Let’s take the same principle the Monty Hall Problem is based on to the extreme.

What if you had to choose from 100 doors? After you make your choice, Monty opens 98 of the remaining 99 doors to reveal 98 goats. According to statistics, you now have a 99% chance of winning by switching doors — virtually a sure thing.

But how could this be? Human reason rebels against the logic of raising your odds merely by eliminating incorrect choices. If I have two doors to choose between, how can the odds possibly be 99-to-one? Obviously, this is a statistical fiction that has no bearing on the real world.

Except that, it’s not.

### AND HERE’S WHY IT REALLY DOES WORK

If you doubt that switching doors really does improve your odds, you can check your skepticism at the door. It’s been tested and proven. And it’s true.

But there’s more to the story.

Let’s change the rules of the Monty Hall Problem a bit. You’ve chosen your door, leaving two doors unopened. Now, Monty Hall opens one of the remaining doors at random. Behind it is the other goat. Should you change doors to improve your odds?

In this scenario, you might as well stay with your original choice; changing doors will make no difference whatsoever.

#### So, what’s the difference between the cases in the Monty Hall Problem?

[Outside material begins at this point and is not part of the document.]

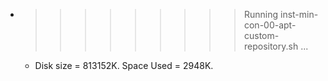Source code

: * >>>>>>>>> Running inst-min-con-00-apt-custom-repository.sh ...
  * Disk size = 813152K. Space Used = 2948K.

In our first case, you don’t know behind which door the car awaits, but Monty does. By opening the door with the goat, he is not changing the odds; rather, he is using his prior knowledge to expose a wrong option. There is no chance that the car will be behind Door #2 because Monty already knows it isn’t there, which is why he opened that door.

Simply speaking, because Monty knows which door hides the car, he is able to manipulate the results and, consequently, the odds.

As a result, the chances that you have chosen the car remain only one-in-three, so you’re better off switching to the one door that now retains the original Choice B advantage of two-in-three odds.

However, if Monty had opened one door at random, the car might be behind that door. If it is, game over. If not, Door #2 becomes statistically irrelevant, and your odds improve to 50-50. Switch or don’t switch. Statistically, it makes no difference.

### WHY DOES IT MATTER?

This distinction in the Monty Hall problem offers a profound insight into the way we lead our lives, even if we won’t be appearing on television game shows.

We like to think of our society as a meritocracy, in which our chances of success increase in proportion to our natural talent, education, savvy, integrity, hard work, and experience. And although sometimes they do, sometimes they don’t.

#### We’ve all heard these unpleasant truths, and we’ve certainly experienced some of them ourselves:

• Leo Durocher:  Nice guys finish last.

• Clare Boothe Luce:  No good deed goes unpunished.

• Napoleon:  If you wish to be a success in the world, promise everything, deliver nothing.

• Ralph Waldo Emerson:  The end of the human race will be that it will eventually die of civilization.

• Agatha Christie:  Where large sums of money are concerned, it is advisable to trust nobody.

• Kin Hubbard:  When a fellow says, “It is not the money but the principle of the thing,” it`s the money.

• Anonymous:  It’s not what you know; it’s who you know.

In a perfect world, we would all compete on an even playing field. But the world is far from perfect. There’s insider trading in the stock market, point-shaving and doping in competitive sports, evidence-tampering and procedural loopholes in jurisprudence, and a whole variety of manipulations in electioneering. We’re all familiar with the sad fact that life’s not fair.